THE PROBLEM:
Would you filter these records and copy every line that has the word "ankle"?

[RECORDS PROVIDED — start]

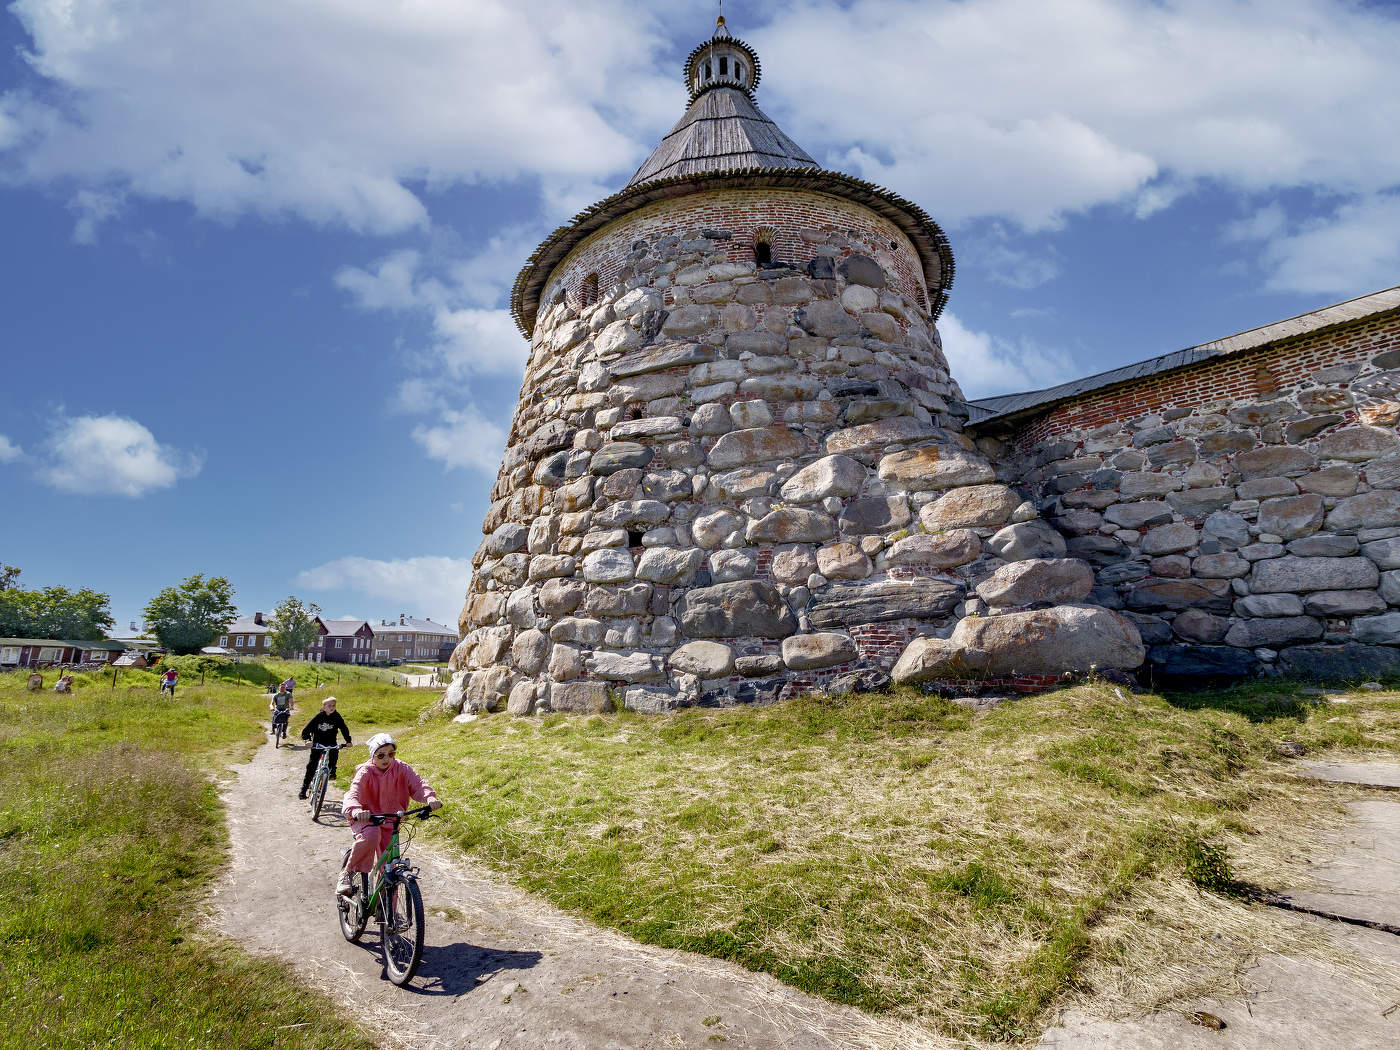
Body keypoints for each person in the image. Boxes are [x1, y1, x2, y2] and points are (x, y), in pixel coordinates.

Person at [338, 733, 440, 896]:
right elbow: (353, 793)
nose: (386, 758)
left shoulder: (401, 768)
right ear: (373, 756)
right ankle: (348, 873)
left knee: (391, 868)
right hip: (367, 819)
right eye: (381, 755)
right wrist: (356, 810)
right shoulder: (366, 771)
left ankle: (386, 911)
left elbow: (418, 784)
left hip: (391, 820)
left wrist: (430, 797)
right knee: (372, 834)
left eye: (391, 754)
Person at [298, 695, 351, 799]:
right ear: (323, 707)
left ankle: (331, 772)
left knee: (334, 752)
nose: (332, 707)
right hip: (318, 743)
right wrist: (308, 740)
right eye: (329, 705)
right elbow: (306, 730)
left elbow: (344, 728)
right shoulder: (319, 716)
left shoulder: (337, 716)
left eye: (334, 706)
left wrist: (348, 741)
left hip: (331, 742)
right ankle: (303, 791)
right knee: (312, 766)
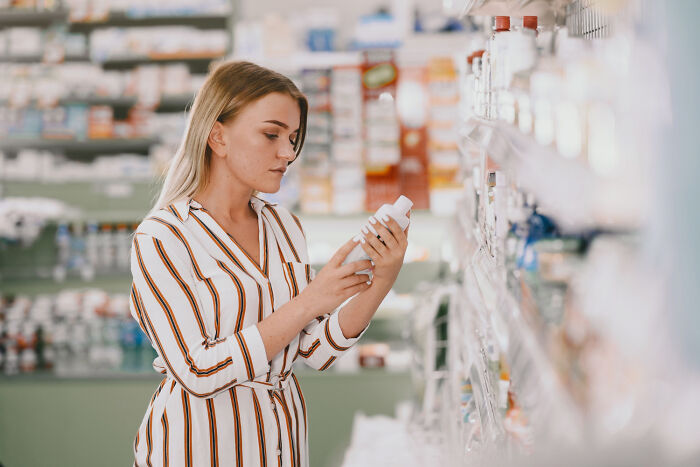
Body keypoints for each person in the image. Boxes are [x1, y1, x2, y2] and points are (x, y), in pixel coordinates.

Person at [129, 61, 410, 466]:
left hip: (281, 443)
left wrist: (381, 278)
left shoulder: (283, 225)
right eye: (271, 134)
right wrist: (310, 301)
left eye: (293, 138)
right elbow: (197, 370)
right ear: (217, 136)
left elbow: (314, 349)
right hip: (198, 449)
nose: (288, 152)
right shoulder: (162, 237)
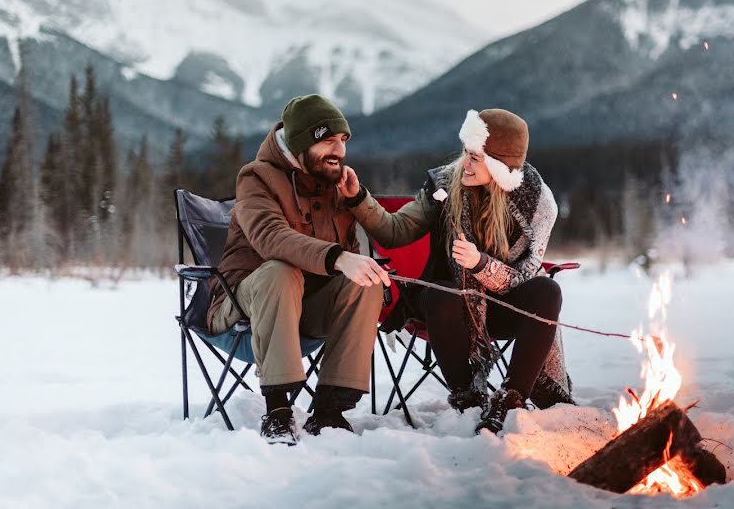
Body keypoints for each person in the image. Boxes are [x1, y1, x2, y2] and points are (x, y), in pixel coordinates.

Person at [339, 108, 574, 435]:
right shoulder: (445, 184)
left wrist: (480, 264)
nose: (465, 163)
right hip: (448, 310)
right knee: (441, 294)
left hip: (500, 303)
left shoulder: (537, 203)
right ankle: (469, 397)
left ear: (499, 166)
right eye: (466, 153)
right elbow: (396, 230)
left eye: (476, 158)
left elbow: (523, 275)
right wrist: (358, 198)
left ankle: (511, 398)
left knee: (548, 291)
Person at [208, 94, 391, 445]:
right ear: (301, 143)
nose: (338, 150)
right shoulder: (255, 179)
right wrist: (339, 257)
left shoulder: (336, 183)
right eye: (327, 140)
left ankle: (329, 410)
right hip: (241, 309)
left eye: (342, 141)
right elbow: (270, 237)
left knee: (366, 280)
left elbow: (388, 234)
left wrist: (356, 258)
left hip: (306, 310)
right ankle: (277, 411)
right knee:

[RECORDS PROVIDED — finish]

TASK ANSWER:
right ankle: (348, 873)
left ankle: (386, 911)
left ankle: (331, 772)
right ankle: (303, 791)
right ankle: (469, 397)
left ankle: (511, 398)
left ankle: (329, 410)
right ankle: (277, 411)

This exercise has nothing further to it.